WORK TASK:
An identical reprint of the entire listing below is expected.

SOURCE DATA:
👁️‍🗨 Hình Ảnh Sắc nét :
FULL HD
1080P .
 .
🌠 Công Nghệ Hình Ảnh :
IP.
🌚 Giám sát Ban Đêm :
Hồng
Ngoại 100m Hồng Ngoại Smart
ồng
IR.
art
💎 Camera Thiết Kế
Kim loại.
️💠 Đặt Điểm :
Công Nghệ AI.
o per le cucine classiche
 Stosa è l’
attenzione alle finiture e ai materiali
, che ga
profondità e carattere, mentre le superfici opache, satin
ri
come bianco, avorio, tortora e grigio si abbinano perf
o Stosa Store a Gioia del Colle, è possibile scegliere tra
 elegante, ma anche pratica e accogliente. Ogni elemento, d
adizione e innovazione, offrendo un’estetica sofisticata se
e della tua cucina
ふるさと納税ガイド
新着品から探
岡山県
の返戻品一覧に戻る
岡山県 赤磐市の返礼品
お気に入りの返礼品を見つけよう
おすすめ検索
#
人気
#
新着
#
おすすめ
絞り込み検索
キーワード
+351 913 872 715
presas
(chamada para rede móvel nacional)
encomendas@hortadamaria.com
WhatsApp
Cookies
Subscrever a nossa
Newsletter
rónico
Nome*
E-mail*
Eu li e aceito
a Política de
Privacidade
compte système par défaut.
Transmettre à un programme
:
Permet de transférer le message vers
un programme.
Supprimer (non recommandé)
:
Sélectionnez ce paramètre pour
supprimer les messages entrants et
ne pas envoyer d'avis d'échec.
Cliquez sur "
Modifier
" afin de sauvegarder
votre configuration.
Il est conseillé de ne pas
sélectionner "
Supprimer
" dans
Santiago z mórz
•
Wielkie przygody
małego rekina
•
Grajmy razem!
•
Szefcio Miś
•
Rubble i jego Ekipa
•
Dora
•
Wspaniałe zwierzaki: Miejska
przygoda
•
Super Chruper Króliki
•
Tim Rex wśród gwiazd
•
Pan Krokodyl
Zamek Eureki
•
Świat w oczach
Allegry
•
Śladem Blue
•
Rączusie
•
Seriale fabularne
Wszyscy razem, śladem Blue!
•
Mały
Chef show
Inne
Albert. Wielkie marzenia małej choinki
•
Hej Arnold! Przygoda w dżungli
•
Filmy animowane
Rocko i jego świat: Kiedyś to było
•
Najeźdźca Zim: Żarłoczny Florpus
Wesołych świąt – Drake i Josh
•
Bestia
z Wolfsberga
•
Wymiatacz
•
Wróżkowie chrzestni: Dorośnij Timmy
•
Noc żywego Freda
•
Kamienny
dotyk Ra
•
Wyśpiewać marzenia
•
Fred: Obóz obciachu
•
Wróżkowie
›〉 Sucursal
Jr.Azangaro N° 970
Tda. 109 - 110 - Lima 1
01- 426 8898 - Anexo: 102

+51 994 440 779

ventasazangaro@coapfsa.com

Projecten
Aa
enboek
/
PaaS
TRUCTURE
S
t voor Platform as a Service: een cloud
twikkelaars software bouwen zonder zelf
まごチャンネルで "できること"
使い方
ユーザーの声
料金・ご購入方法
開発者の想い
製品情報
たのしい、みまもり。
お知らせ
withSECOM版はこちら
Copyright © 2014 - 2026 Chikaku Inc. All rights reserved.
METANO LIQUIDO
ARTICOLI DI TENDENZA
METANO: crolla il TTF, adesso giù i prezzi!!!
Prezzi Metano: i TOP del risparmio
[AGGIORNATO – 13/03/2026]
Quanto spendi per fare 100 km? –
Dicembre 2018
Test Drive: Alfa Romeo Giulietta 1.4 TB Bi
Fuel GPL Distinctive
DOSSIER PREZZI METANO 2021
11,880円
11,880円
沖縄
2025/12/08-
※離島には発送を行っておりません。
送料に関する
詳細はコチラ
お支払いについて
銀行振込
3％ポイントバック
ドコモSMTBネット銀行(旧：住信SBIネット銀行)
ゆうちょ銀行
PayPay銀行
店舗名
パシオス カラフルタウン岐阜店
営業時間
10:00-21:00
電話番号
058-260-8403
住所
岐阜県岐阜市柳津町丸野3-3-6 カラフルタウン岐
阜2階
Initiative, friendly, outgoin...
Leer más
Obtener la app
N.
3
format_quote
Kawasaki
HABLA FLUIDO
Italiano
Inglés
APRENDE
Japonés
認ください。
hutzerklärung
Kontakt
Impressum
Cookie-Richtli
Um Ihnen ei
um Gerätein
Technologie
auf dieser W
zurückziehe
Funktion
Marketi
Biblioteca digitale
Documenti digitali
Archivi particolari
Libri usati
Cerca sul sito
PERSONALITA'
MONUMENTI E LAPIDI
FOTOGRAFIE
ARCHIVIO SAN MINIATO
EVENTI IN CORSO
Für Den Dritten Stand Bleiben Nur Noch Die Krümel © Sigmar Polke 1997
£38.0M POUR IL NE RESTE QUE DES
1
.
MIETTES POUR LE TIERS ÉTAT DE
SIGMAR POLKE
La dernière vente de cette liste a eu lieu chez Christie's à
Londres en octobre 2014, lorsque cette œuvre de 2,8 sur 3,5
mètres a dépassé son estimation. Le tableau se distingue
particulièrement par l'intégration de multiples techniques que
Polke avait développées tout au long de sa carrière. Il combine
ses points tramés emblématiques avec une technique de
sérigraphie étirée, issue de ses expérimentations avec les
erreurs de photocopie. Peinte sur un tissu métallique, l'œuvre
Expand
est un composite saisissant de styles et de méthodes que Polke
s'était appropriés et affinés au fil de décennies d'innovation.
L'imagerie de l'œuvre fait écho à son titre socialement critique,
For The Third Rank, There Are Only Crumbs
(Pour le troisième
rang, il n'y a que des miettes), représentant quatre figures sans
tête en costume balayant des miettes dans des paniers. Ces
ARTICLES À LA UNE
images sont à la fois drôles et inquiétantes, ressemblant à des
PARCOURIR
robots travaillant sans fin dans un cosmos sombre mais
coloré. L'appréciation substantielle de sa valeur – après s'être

RESULT:
👁️‍🗨 Hình Ảnh Sắc nét :
FULL HD
1080P .
 .
🌠 Công Nghệ Hình Ảnh :
IP.
🌚 Giám sát Ban Đêm :
Hồng
Ngoại 100m Hồng Ngoại Smart
ồng
IR.
art
💎 Camera Thiết Kế
Kim loại.
️💠 Đặt Điểm :
Công Nghệ AI.
o per le cucine classiche
 Stosa è l’
attenzione alle finiture e ai materiali
, che ga
profondità e carattere, mentre le superfici opache, satin
ri
come bianco, avorio, tortora e grigio si abbinano perf
o Stosa Store a Gioia del Colle, è possibile scegliere tra
 elegante, ma anche pratica e accogliente. Ogni elemento, d
adizione e innovazione, offrendo un’estetica sofisticata se
e della tua cucina
ふるさと納税ガイド
新着品から探
岡山県
の返戻品一覧に戻る
岡山県 赤磐市の返礼品
お気に入りの返礼品を見つけよう
おすすめ検索
#
人気
#
新着
#
おすすめ
絞り込み検索
キーワード
+351 913 872 715
presas
(chamada para rede móvel nacional)
encomendas@hortadamaria.com
WhatsApp
Cookies
Subscrever a nossa
Newsletter
rónico
Nome*
E-mail*
Eu li e aceito
a Política de
Privacidade
compte système par défaut.
Transmettre à un programme
:
Permet de transférer le message vers
un programme.
Supprimer (non recommandé)
:
Sélectionnez ce paramètre pour
supprimer les messages entrants et
ne pas envoyer d'avis d'échec.
Cliquez sur "
Modifier
" afin de sauvegarder
votre configuration.
Il est conseillé de ne pas
sélectionner "
Supprimer
" dans
Santiago z mórz
•
Wielkie przygody
małego rekina
•
Grajmy razem!
•
Szefcio Miś
•
Rubble i jego Ekipa
•
Dora
•
Wspaniałe zwierzaki: Miejska
przygoda
•
Super Chruper Króliki
•
Tim Rex wśród gwiazd
•
Pan Krokodyl
Zamek Eureki
•
Świat w oczach
Allegry
•
Śladem Blue
•
Rączusie
•
Seriale fabularne
Wszyscy razem, śladem Blue!
•
Mały
Chef show
Inne
Albert. Wielkie marzenia małej choinki
•
Hej Arnold! Przygoda w dżungli
•
Filmy animowane
Rocko i jego świat: Kiedyś to było
•
Najeźdźca Zim: Żarłoczny Florpus
Wesołych świąt – Drake i Josh
•
Bestia
z Wolfsberga
•
Wymiatacz
•
Wróżkowie chrzestni: Dorośnij Timmy
•
Noc żywego Freda
•
Kamienny
dotyk Ra
•
Wyśpiewać marzenia
•
Fred: Obóz obciachu
•
Wróżkowie
›〉 Sucursal
Jr.Azangaro N° 970
Tda. 109 - 110 - Lima 1
01- 426 8898 - Anexo: 102

+51 994 440 779

ventasazangaro@coapfsa.com

Projecten
Aa
enboek
/
PaaS
TRUCTURE
S
t voor Platform as a Service: een cloud
twikkelaars software bouwen zonder zelf
まごチャンネルで "できること"
使い方
ユーザーの声
料金・ご購入方法
開発者の想い
製品情報
たのしい、みまもり。
お知らせ
withSECOM版はこちら
Copyright © 2014 - 2026 Chikaku Inc. All rights reserved.
METANO LIQUIDO
ARTICOLI DI TENDENZA
METANO: crolla il TTF, adesso giù i prezzi!!!
Prezzi Metano: i TOP del risparmio
[AGGIORNATO – 13/03/2026]
Quanto spendi per fare 100 km? –
Dicembre 2018
Test Drive: Alfa Romeo Giulietta 1.4 TB Bi
Fuel GPL Distinctive
DOSSIER PREZZI METANO 2021
11,880円
11,880円
沖縄
2025/12/08-
※離島には発送を行っておりません。
送料に関する
詳細はコチラ
お支払いについて
銀行振込
3％ポイントバック
ドコモSMTBネット銀行(旧：住信SBIネット銀行)
ゆうちょ銀行
PayPay銀行
店舗名
パシオス カラフルタウン岐阜店
営業時間
10:00-21:00
電話番号
058-260-8403
住所
岐阜県岐阜市柳津町丸野3-3-6 カラフルタウン岐
阜2階
Initiative, friendly, outgoin...
Leer más
Obtener la app
N.
3
format_quote
Kawasaki
HABLA FLUIDO
Italiano
Inglés
APRENDE
Japonés
認ください。
hutzerklärung
Kontakt
Impressum
Cookie-Richtli
Um Ihnen ei
um Gerätein
Technologie
auf dieser W
zurückziehe
Funktion
Marketi
Biblioteca digitale
Documenti digitali
Archivi particolari
Libri usati
Cerca sul sito
PERSONALITA'
MONUMENTI E LAPIDI
FOTOGRAFIE
ARCHIVIO SAN MINIATO
EVENTI IN CORSO
Für Den Dritten Stand Bleiben Nur Noch Die Krümel © Sigmar Polke 1997
£38.0M POUR IL NE RESTE QUE DES
1
.
MIETTES POUR LE TIERS ÉTAT DE
SIGMAR POLKE
La dernière vente de cette liste a eu lieu chez Christie's à
Londres en octobre 2014, lorsque cette œuvre de 2,8 sur 3,5
mètres a dépassé son estimation. Le tableau se distingue
particulièrement par l'intégration de multiples techniques que
Polke avait développées tout au long de sa carrière. Il combine
ses points tramés emblématiques avec une technique de
sérigraphie étirée, issue de ses expérimentations avec les
erreurs de photocopie. Peinte sur un tissu métallique, l'œuvre
Expand
est un composite saisissant de styles et de méthodes que Polke
s'était appropriés et affinés au fil de décennies d'innovation.
L'imagerie de l'œuvre fait écho à son titre socialement critique,
For The Third Rank, There Are Only Crumbs
(Pour le troisième
rang, il n'y a que des miettes), représentant quatre figures sans
tête en costume balayant des miettes dans des paniers. Ces
ARTICLES À LA UNE
images sont à la fois drôles et inquiétantes, ressemblant à des
PARCOURIR
robots travaillant sans fin dans un cosmos sombre mais
coloré. L'appréciation substantielle de sa valeur – après s'être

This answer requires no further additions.